Los árboles se van despojando de sus hojas, que van cayendo como si flotasen en el aire mientras suena el piano con Las Estaciones de Tchaikovsky desbordando melancolía y serenidad. Mientras en nuestros campos pisamos la alfombra del otoño, en Valencia siguen chapoteando en el barro y la tragedia en un mar de desinformación y guerra de culpas que en vez de cesar se hace cada día más ruidosa. Las familias de las víctimas lloran su desgracia.
El arqueólogo Antón Rodríguez Casal me hace llegar a través de un amigo intermediario una crónica de 1795 del ilustrado valenciano Cavanilles que da cuenta de la tragedia de 1775 en lugares que suenan estos días, Buñol, Chiva, Cheste, Poyo, Catarroja, Torrent. El agua fue «esparciendo por más de dos leguas los tristes despojos y los cadáveres de los pobres que no pudieron evitar la muerte». En 1957 nadie le arrojó puñados de lodo a Franco. Al contrario, se puede ver en el Nodo cómo era aplaudido a su paso y era acompañado por una masa henchida de gratitud en su recorrido triunfal por la ciudad destruida por las aguas. Es lo que tienen las dictaduras: que hay que ver, sufrir, oír y callar. Pese a la «impotencia de los medios», decían. Eran tiempos, pero hay mucho nostálgico.

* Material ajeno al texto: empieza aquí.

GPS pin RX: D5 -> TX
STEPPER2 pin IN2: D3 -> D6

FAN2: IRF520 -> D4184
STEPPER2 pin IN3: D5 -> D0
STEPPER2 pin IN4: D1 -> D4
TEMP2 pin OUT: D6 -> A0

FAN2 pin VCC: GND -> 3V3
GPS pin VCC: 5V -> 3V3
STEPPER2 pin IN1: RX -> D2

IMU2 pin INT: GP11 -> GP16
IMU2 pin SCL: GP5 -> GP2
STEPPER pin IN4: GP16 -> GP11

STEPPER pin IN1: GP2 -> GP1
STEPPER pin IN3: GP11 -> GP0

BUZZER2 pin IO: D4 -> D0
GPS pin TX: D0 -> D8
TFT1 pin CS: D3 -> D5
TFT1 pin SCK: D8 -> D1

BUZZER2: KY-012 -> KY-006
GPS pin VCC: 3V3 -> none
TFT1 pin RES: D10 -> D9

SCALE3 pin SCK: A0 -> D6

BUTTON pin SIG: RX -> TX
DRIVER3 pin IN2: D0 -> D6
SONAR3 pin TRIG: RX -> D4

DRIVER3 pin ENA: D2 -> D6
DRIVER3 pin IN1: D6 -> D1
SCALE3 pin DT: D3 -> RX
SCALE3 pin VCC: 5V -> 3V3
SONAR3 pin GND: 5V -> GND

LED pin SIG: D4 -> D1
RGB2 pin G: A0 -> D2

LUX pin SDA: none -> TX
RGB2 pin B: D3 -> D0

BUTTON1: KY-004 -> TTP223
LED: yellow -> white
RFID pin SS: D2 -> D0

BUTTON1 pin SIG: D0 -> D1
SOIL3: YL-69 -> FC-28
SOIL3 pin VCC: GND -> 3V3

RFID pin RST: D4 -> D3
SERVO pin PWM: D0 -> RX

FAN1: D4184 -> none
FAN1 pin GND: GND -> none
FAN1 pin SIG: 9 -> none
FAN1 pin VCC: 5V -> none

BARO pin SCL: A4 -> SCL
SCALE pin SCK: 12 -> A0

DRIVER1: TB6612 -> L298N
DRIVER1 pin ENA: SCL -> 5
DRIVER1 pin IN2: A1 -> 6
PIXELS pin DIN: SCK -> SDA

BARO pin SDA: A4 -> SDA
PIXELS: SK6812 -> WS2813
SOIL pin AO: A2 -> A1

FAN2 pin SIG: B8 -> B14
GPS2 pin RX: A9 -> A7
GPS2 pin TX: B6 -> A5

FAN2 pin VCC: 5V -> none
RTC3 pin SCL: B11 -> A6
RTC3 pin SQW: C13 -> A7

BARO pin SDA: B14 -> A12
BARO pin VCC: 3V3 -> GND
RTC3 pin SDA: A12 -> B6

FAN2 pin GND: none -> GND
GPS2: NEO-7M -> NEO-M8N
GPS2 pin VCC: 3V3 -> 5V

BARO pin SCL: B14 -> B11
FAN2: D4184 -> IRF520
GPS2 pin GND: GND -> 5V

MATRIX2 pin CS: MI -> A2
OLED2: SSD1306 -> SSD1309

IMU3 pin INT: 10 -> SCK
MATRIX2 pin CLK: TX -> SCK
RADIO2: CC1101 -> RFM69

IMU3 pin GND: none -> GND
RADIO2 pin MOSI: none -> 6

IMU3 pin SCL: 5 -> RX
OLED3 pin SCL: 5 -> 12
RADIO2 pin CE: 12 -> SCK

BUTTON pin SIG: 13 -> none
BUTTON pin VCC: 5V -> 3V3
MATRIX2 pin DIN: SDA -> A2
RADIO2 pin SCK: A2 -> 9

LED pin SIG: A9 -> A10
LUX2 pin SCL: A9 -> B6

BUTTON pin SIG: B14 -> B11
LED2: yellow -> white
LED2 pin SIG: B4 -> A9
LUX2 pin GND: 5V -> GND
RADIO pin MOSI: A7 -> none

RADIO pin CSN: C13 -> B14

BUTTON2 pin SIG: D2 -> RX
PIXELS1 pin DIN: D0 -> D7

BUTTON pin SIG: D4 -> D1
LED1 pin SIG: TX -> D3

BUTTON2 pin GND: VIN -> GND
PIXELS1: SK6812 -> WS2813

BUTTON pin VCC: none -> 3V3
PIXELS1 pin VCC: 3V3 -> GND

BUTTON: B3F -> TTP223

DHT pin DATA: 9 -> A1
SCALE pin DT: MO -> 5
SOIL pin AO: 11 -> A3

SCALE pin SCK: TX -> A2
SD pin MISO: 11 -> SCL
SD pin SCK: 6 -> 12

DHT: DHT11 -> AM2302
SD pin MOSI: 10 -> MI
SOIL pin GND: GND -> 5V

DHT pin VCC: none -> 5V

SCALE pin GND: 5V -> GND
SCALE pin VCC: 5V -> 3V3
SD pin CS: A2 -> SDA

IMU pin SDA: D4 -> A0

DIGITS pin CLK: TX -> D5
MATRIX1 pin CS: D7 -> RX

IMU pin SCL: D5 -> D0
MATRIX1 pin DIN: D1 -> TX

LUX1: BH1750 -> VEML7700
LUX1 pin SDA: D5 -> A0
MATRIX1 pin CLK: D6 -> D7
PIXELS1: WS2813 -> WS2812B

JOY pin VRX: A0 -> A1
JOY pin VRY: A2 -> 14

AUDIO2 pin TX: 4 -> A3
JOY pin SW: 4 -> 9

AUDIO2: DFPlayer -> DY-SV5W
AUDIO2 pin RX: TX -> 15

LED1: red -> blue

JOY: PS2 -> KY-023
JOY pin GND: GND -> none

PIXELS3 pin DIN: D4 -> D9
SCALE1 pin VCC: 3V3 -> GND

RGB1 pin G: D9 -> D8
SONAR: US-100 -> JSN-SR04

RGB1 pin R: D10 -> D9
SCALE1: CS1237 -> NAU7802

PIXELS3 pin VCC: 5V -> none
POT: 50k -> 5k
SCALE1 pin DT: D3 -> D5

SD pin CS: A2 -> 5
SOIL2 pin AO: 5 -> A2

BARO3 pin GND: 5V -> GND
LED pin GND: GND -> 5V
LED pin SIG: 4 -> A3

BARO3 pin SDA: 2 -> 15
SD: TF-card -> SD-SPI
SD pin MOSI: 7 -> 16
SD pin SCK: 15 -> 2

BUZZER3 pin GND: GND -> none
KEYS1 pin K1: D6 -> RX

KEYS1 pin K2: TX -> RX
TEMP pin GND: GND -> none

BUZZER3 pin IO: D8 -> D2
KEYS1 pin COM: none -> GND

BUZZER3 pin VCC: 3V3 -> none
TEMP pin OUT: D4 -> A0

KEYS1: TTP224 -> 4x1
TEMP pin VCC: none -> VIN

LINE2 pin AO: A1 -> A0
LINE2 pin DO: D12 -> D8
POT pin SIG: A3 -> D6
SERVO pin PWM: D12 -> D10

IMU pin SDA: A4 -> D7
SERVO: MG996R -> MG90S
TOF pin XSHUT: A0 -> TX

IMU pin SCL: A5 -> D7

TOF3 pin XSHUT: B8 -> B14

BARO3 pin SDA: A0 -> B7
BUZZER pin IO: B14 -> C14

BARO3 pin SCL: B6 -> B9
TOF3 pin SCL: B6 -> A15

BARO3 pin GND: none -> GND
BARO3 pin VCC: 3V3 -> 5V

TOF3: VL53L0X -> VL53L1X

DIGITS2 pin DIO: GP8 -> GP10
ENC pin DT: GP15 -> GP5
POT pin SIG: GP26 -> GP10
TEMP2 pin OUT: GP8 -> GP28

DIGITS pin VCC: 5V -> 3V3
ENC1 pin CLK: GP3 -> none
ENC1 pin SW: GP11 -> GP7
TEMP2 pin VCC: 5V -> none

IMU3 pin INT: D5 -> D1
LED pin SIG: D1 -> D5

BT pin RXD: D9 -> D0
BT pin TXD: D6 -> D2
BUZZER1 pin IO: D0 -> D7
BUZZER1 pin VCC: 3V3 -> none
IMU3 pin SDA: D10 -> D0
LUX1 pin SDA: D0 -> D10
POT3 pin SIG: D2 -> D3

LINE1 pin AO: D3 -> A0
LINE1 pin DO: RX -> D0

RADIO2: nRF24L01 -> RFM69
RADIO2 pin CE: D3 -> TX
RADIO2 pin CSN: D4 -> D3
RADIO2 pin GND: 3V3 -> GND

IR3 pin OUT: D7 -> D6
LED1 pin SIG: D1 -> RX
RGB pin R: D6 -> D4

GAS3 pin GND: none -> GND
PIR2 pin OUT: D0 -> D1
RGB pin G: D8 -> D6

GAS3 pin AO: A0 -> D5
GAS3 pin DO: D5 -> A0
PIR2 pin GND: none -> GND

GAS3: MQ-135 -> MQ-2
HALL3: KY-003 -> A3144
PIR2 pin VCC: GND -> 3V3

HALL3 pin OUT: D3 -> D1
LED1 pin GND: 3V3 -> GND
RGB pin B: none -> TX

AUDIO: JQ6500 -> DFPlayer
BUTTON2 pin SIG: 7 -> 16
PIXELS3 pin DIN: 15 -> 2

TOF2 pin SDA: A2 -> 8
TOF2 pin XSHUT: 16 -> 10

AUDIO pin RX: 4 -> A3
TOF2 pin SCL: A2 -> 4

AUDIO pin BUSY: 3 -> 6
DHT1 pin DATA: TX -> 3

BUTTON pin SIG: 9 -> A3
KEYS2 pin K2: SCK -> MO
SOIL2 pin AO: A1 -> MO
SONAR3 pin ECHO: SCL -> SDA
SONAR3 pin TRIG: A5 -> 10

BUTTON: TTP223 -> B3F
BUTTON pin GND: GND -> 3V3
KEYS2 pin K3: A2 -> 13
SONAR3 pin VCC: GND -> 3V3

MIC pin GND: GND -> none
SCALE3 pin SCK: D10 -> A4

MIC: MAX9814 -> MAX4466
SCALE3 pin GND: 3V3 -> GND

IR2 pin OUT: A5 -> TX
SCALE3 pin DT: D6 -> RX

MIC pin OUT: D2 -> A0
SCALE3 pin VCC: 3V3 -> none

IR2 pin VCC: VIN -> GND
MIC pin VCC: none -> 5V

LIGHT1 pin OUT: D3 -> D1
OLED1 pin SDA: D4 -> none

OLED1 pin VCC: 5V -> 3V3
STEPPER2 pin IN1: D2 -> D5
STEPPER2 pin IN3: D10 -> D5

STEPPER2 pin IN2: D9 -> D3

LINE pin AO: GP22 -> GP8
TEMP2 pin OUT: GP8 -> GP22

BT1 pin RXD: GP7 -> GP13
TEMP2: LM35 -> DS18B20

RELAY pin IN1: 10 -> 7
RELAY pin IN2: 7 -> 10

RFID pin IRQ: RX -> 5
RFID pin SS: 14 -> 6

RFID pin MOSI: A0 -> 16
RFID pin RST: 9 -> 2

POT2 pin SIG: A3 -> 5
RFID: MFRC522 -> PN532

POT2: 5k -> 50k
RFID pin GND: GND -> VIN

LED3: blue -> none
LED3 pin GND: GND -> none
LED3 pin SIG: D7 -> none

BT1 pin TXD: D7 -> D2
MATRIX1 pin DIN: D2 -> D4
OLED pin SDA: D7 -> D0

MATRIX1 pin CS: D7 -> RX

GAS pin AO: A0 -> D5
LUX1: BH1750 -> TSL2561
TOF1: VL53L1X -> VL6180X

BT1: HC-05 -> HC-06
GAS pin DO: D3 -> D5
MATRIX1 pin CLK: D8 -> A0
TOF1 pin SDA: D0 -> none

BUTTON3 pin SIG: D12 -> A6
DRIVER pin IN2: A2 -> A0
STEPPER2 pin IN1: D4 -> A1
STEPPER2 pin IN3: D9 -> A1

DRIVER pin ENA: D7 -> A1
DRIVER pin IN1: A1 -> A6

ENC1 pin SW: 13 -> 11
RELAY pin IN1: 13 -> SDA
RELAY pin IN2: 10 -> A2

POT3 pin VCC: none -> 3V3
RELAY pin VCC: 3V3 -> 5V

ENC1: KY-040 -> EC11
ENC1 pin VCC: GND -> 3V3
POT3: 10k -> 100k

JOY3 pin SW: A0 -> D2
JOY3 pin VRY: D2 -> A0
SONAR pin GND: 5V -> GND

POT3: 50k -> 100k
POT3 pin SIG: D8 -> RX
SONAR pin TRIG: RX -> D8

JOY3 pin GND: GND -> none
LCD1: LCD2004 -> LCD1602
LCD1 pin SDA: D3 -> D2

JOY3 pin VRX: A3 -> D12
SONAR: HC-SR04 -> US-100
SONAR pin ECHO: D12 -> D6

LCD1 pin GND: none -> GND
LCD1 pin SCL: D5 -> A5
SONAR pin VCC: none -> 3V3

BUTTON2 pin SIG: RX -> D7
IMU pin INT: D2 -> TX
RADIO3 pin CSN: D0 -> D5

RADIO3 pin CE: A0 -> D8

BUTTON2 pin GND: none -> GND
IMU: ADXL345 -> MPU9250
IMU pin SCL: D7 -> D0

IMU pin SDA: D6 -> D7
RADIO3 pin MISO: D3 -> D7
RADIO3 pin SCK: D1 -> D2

Desde entonces, no se ha dejado de construir sobre la soberanía del agua, que de cuando en vez, pero cada vez más, viene a recuperar sus dominios. Ahora, el Estado, supuestamente fallido, tendrá que enviar toneladas de euros para recuperar la vida en los lugares asolados por la dana. Una especie de concierto, y no es el de Cataluña. ¿Invertirán el dinero en seguir construyendo en los cauces de los torrentes?